I think that when the rest of us talk about "health care," conservatives hear 'wealth care!' Because that's all they ever seem to support, anyway...

John Taylor said...

A lot of Trump's voters will lose their healthcare and blame the Democrats for the pain.

rclz said...

I was wondering last night why they don't just go single payer, medicare for all and then privatize the whole shebang. They keep talking about privatizing Medicare why not give it to everyone and shovel it off to wall street.

Kathy said...

We can hope that at least some Joe and Jane Lunchpails know people who were bankrupted bu health care costs before the advent of the ACA. For the insured, it takes very little time to burn right through a $1 million lifetime limit when one has a serious illness or injury. For the uninsured, it doesn't take anything close to a $1 million bill to bankrupt.

Ken_L said...

The same emotive response to big numbers is apparent in other ways, too.

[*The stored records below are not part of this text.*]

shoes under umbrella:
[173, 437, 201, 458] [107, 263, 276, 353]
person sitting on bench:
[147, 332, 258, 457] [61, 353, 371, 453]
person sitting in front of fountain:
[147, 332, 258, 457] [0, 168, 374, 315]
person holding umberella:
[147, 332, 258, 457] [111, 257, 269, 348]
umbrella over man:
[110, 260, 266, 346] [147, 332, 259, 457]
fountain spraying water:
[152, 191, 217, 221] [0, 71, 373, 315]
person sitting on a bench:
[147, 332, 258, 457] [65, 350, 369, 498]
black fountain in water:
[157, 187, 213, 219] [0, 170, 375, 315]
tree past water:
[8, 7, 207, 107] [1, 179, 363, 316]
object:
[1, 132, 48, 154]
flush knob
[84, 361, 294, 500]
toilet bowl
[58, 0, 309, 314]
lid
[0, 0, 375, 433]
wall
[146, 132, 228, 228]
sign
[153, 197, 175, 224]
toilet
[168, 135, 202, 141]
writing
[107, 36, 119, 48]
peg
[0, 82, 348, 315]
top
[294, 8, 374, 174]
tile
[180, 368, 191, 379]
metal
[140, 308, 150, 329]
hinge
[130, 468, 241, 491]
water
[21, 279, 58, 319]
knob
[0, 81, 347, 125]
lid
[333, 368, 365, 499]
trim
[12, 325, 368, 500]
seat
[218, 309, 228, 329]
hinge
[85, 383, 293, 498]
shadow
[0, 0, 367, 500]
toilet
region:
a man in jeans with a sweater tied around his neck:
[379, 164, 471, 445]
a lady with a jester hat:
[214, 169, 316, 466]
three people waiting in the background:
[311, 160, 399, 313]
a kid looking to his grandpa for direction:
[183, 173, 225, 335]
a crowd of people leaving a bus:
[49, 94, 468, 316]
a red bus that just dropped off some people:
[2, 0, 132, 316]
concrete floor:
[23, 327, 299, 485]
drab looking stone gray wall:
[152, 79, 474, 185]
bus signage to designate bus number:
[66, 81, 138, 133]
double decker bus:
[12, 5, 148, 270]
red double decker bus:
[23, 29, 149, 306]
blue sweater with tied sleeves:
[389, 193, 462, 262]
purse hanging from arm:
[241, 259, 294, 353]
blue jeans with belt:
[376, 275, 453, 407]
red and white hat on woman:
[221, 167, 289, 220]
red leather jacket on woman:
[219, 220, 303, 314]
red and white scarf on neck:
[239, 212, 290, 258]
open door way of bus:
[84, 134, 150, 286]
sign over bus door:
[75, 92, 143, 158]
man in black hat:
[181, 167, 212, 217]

"$178 billion a year? They must be able to save 10% of that by cutting waste and inefficiency! They'll still have $160 BILLION!!!!"

Trump, as usual, has either learned this or knows it instinctively. That's why labelling the new Air Force One or the F-35 program "too expensive" is a political winner. Most people haven't a clue what they ought to cost. They just know they ought to cost less than lots of billions.

Rand Careaga said...

“In these sentiments, Sir, I agree to this Constitution with all its faults, if they are such; because I think a general Government necessary for us, and there is no form of Government but what may be a blessing to the people if well administered, and believe farther that this is likely to be well administered for a course of years, and can only end in Despotism, as other forms have done before it, when the people shall become so corrupted as to need despotic Government, being incapable of any other.”

—Benjamin Franklin, remarks to the Federal Convention, September 1787

It was a good run, and Jane and Joe have landed about where Franklin said they would. Pity.

homelessonthehighdesert said...

Ten to the thirteenth, not quite a hundred and a half billion stars in the "known universe". We used to think of such numbers as astronomical. Now, they are merely economic. {sigh}

Ten Bears

Rand Careaga said...

There are more than "a hundred and a half billion stars" in our galaxy alone. The current thinking on stars in the universe pits the figure at closer to a billion trillion, which is a lot.

homelessonthehighdesert said...

A rhetorical device Rand, a vain attempt to convey the magnitude of such numbers. Don't know why it came out known universe, I was thinking of the "hood".

What's a few billion trillion anyways?